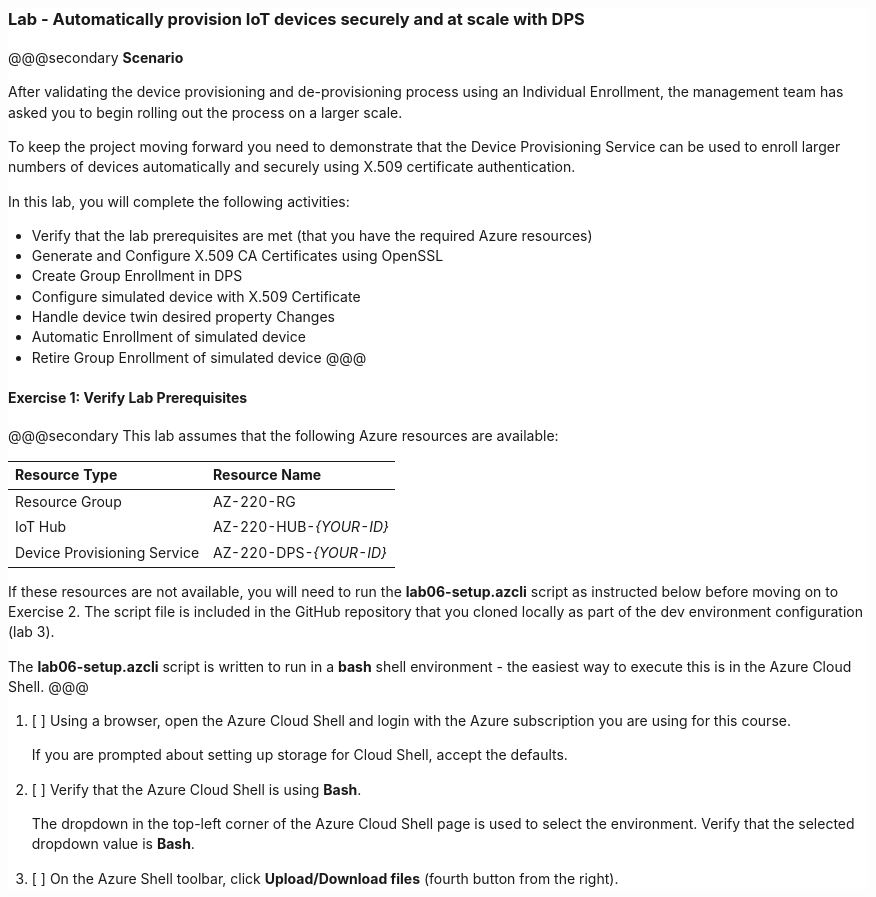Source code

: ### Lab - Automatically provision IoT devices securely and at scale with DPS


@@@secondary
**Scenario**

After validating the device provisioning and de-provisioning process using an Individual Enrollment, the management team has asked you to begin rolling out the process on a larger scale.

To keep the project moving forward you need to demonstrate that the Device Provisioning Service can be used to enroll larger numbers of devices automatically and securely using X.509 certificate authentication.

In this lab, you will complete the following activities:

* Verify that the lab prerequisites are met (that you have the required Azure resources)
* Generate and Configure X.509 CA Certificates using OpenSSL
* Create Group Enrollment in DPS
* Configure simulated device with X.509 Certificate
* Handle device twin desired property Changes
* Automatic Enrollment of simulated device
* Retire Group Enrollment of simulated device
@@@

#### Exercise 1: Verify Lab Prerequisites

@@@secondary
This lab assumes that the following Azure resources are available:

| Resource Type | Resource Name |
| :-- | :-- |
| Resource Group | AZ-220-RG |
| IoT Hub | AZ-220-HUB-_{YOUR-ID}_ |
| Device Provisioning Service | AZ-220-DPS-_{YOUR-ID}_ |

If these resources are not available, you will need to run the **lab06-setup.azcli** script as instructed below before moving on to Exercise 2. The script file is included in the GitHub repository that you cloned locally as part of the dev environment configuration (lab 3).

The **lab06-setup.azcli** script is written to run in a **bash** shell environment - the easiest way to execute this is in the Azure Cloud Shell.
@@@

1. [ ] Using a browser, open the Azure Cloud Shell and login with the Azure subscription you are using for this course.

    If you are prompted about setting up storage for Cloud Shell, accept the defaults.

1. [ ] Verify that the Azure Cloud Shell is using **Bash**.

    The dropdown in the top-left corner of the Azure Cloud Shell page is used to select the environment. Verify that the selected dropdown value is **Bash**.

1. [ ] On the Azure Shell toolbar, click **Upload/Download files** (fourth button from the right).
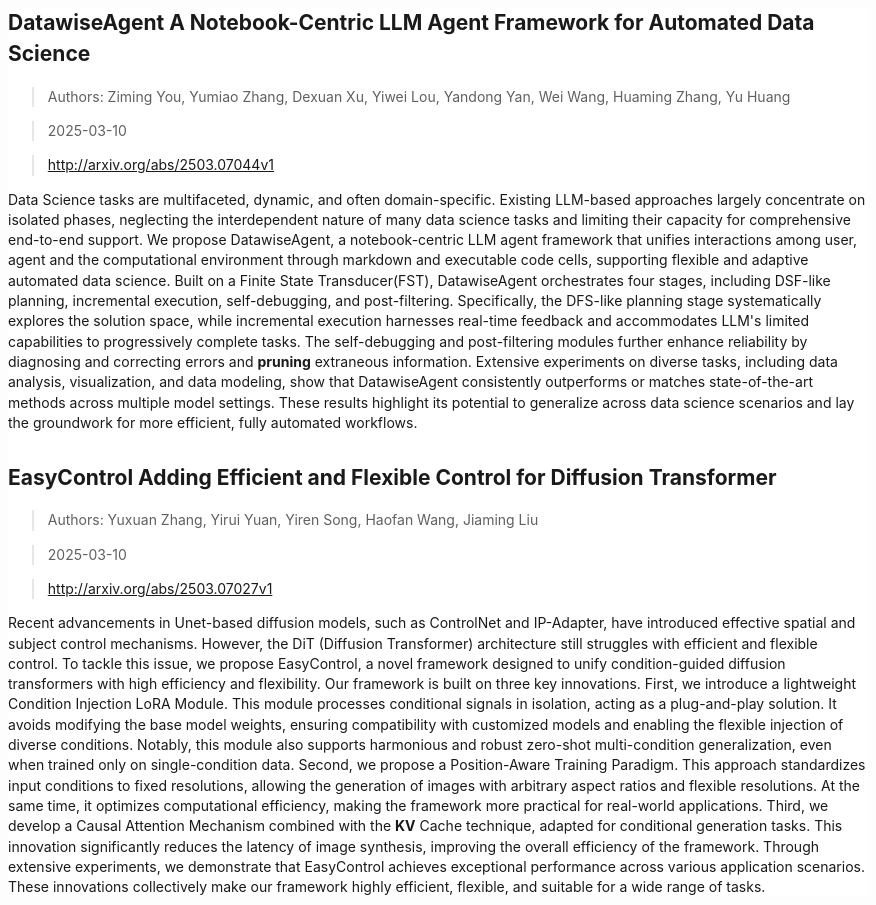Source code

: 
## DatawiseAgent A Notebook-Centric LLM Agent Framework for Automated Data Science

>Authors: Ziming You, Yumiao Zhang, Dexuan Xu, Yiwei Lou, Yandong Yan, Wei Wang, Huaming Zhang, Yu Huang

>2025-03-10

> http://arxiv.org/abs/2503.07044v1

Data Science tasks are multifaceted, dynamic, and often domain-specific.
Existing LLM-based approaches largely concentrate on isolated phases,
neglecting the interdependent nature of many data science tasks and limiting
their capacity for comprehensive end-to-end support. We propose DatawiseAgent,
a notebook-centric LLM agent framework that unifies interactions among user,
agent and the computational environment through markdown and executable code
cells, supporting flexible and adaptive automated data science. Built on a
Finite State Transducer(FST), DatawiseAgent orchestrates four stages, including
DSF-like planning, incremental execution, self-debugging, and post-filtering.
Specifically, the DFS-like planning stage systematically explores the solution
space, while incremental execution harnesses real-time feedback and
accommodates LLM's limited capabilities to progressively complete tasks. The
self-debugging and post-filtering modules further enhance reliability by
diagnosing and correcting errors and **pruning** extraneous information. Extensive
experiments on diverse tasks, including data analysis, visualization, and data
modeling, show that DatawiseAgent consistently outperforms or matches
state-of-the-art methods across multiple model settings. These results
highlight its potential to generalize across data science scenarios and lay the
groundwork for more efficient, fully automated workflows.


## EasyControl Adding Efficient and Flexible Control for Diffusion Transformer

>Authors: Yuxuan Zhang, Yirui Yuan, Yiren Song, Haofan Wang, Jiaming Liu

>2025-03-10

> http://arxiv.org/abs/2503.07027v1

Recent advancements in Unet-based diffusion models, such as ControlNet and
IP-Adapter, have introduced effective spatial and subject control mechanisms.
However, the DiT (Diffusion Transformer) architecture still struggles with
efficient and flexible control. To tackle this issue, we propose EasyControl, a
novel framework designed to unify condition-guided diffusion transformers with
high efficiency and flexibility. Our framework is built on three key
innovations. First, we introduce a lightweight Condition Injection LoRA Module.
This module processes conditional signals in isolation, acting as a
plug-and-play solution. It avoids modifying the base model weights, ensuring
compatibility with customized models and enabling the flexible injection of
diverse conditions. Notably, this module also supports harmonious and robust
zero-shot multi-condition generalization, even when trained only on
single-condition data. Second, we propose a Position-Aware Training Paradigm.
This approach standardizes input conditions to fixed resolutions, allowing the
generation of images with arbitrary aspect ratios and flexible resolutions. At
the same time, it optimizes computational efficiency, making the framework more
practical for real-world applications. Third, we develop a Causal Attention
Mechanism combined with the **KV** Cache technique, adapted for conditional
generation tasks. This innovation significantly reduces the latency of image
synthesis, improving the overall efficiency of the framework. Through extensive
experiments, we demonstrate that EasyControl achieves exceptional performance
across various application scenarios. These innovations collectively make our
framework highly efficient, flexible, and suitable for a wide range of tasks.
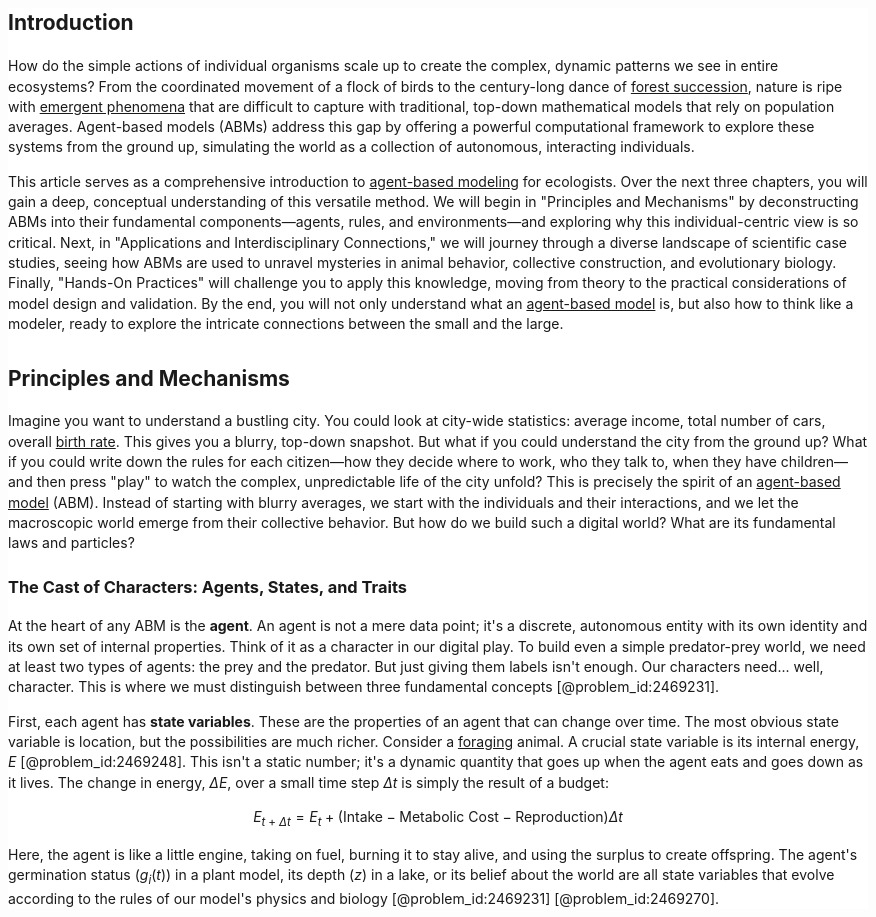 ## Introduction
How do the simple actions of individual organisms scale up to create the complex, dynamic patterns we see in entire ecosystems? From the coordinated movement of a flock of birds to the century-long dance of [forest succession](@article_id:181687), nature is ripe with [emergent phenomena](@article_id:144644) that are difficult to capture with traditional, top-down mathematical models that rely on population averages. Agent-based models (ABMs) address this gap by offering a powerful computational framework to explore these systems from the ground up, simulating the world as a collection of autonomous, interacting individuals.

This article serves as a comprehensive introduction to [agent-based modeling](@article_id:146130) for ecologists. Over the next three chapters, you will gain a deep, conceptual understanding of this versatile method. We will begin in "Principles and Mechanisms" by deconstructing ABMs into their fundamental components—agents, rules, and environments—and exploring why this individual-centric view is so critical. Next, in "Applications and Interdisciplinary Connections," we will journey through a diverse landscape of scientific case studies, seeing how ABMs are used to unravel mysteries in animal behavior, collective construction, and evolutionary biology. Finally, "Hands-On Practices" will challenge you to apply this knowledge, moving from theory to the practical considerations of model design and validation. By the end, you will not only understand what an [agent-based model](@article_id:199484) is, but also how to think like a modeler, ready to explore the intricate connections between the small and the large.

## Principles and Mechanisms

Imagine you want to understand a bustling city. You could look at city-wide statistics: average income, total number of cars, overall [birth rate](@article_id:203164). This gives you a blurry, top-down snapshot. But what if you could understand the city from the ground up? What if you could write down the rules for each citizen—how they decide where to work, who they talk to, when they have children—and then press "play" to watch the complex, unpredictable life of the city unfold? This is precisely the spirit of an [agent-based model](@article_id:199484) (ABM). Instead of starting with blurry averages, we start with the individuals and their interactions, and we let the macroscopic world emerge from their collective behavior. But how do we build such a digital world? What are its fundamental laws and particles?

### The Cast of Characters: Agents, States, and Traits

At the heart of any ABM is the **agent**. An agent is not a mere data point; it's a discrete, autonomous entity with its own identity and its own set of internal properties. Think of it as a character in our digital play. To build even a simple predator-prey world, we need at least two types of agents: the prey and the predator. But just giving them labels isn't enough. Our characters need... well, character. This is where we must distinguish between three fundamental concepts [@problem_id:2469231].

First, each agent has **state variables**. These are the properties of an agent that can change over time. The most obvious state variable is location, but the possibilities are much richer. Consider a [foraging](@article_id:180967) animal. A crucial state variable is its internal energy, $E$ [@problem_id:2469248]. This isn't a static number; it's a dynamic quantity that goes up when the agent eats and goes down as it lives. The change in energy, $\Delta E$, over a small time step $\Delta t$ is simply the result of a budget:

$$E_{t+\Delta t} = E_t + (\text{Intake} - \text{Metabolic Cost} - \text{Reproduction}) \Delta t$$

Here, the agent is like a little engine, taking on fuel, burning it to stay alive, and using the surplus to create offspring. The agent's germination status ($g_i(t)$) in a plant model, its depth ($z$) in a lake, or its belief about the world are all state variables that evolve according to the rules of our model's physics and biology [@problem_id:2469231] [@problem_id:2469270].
----------------
Exercise objective: Find the line with "plug-and-play solution. It" in the material above. Reproduce it and each line after it up to and including the line with "single-condition data. Second, we".

Task output:
plug-and-play solution. It avoids modifying the base model weights, ensuring
compatibility with customized models and enabling the flexible injection of
diverse conditions. Notably, this module also supports harmonious and robust
zero-shot multi-condition generalization, even when trained only on
single-condition data. Second, we propose a Position-Aware Training Paradigm.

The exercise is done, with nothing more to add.